> Brano da leggere:
──────

L’universalità, dopo tanto localismo ed elogio della differenza, viene richiamata in servizio a vantaggio del pensiero “radicale”:
All’affermazione nominalista secondo cui non esiste una pura e neutra universalità, e ogni universalità è catturata nel conflitto di specifici modi di vivere, bisogna rispondere: no, oggi sono i particolari modi di vivere che non esistono in quanto forme autonome di esistenza storica; l’unica vera realtà è quella del sistema capitalistico universale. Per questo motivo, in contrasto con le politiche dell’identità, che si concentrano sul modo in cui ciascun gruppo (etnico, religioso, sessuale) dovrebbe poter pienamente asserire la propria specifica identità, il compito ben più difficile e radicale sta nel garantire a ciascun gruppo il pieno accesso all’universalità.
In questa prospettiva la “lotta ecologista” appare come «l’ultima (e più universale) della serie di lotte di classe emancipatrici», ma forse proprio per questo non riesce a mobilitare i singoli interessi.
Quanto all’avanguardia artistico-letteraria, il suo paradosso è il dispiacere annesso alla sua negatività. Žižek riporta il curioso aneddoto delle celle, durante la guerra di Spagna destinate ai franchisti, arredate secondo principi modernisti per indurre disperazione nei prigionieri. Come si può spiegare questa mancanza di piacere (domanda che spesso io pure mi sono fatta)? Risposta del nostro autore:
Chi sostiene che il senso della bellezza e del piacere artistico derivi dalla nostra natura denuncia il «desiderio di distruggere la bellezza» del modernismo in quanto momento ideologico dell’élite globalista. In un senso del tutto ingenuo, sollevano un punto apprezzabile: l’arte moderna riproduce l’orrore, l’angoscia e la dissonanza che caratterizzano la nostra esistenza sociale. Ma la domanda da porre è questa: perché riprodurre angoscia e orrore nell’arte è sovversivo, e non una semplice mimesi che alimenta l’alienazione dell’attuale vita sociale? La risposta è semplice: il solo fatto di esprimere angoscia e dissonanza è un atto di liberazione, che ci consente di guadagnare una certa distanza dall’ordine esistente.

──────

> Dati forniti:

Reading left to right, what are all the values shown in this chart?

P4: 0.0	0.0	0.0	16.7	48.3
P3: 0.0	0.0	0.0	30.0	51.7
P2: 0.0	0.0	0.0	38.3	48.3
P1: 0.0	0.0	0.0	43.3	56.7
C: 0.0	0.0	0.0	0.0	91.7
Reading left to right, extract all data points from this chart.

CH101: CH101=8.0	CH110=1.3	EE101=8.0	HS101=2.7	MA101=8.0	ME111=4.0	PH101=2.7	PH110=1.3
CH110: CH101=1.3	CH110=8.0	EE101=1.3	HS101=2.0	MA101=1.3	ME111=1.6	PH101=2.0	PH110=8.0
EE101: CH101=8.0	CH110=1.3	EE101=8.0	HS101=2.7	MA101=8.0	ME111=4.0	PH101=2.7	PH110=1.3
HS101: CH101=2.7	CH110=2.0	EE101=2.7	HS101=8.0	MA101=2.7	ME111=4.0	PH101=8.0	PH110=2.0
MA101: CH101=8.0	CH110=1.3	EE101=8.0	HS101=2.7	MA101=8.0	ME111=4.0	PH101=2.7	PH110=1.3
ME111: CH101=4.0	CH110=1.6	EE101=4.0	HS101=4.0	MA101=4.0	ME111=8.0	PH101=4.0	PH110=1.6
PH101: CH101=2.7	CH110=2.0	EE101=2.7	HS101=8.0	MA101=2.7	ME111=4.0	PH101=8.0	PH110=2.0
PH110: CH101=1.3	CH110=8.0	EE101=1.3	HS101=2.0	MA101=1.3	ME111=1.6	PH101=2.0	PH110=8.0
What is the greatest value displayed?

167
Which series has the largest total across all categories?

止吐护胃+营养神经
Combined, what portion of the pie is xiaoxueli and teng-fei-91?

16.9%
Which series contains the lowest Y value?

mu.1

──────

Puoi trascrivere parola per parola il passo del brano che comincia con «In questa prospettiva» e finisce con «i singoli interessi.»?

> Soluzione:
In questa prospettiva la “lotta ecologista” appare come «l’ultima (e più universale) della serie di lotte di classe emancipatrici», ma forse proprio per questo non riesce a mobilitare i singoli interessi.